続いて山内氏が、物流生産性の向上に向けデジタル化が急務であることを再確認した上で、デジタル化推進策についての議論を呼びかけた。
キユーピーの藤田氏は、物流プロセスのデジタル化とともに、リードタイムの1日延長や検品レスなど商習慣を見直すことが生産性向上には重要だとし、自社での取り組みについて説明。その上で「全ての個別事例に対応したデジタル化を行うには、膨大な設備投資が必要となり、実質的には困難だ。デジタル化推進には前提として標準化が不可欠」と指摘し、加工食品業界で進展する標準化の取り組みを紹介した。さらに、「労働力不足が続くことは明らかであり、過度にきめ細かな物流サービスを提供することは持続可能な物流の実現にとって有効ではない。
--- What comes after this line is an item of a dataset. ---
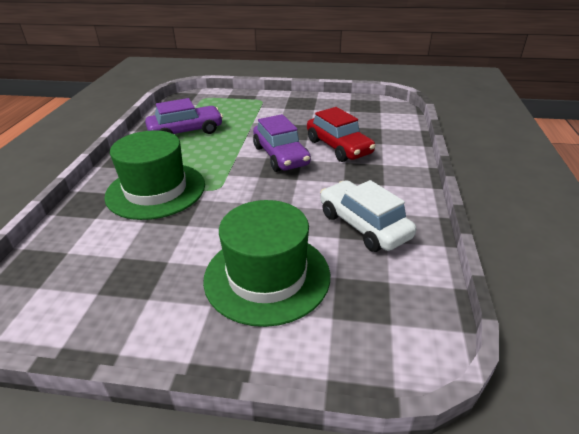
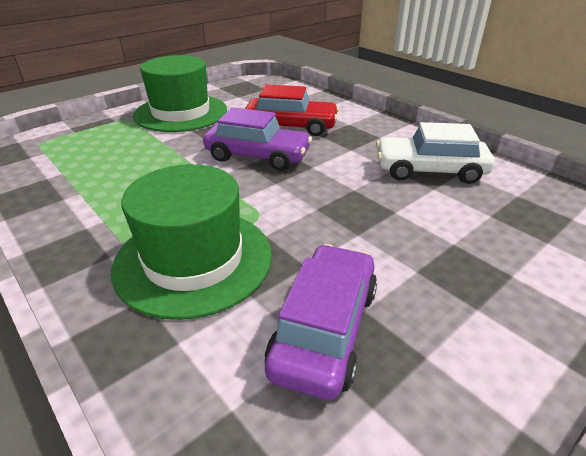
camera: 50 degrees left, 0 degrees up
(186, 131) = (94, 185): purple car -> purple car (324, 329)
(267, 276) = (458, 251): green hat -> green hat (181, 113)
業務そのものを標準化し、女性や高齢層など、誰でもが携われるようにしなければならない」と強調した。
“100台規制”で中小運送の再編を提案
ラクスルの松本氏は、中小企業が多い運送業界はデジタル化への投資余力が乏しいと指摘。運送事業のトラック5台規制を100台規制に転換し、中小の再編を促すことで、1企業当たりの利益率の向上を実現し、投資促進を図るべきと述べた。加えて「中国の長距離輸送に見られるように、マッチングプラットフォームを活用し、デジタル化に対応した個人事業主のドライバーと荷主を直接つなげる取り組みが必要ではないか」と提言した。また、物流DXを踏まえた物流産業では、デジタルスキルに長じた若い世代のマネジメント参画が重要だと述べた。
小野塚氏は「IoT、AIなどデジタル化推進が必要だが、第一段階は業務のデジタル化だ。事前出荷情報(ASN)の活用をはじめ、まず紙の伝票類をやめることから着手すべきだ」と述べ、「できる範囲から着実にデジタル化に取り組むことが重要だ」とした。